▸ DESCRIPTION OF THE TASK:
In your copy, reproduce the entries exactly as they are, minus the images.
.....
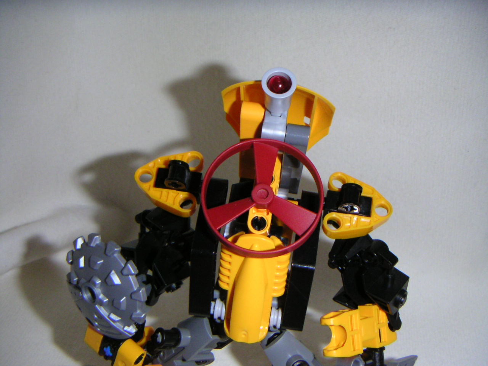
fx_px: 522
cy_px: 183
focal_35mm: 37
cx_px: 244
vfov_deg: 38.7
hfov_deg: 50.1
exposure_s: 1/45
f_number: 6.7
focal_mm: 4.8
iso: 200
.....
▸ OUTPUT FOR THIS EXERCISE:
fx_px: 522
cy_px: 183
focal_35mm: 37
cx_px: 244
vfov_deg: 38.7
hfov_deg: 50.1
exposure_s: 1/45
f_number: 6.7
focal_mm: 4.8
iso: 200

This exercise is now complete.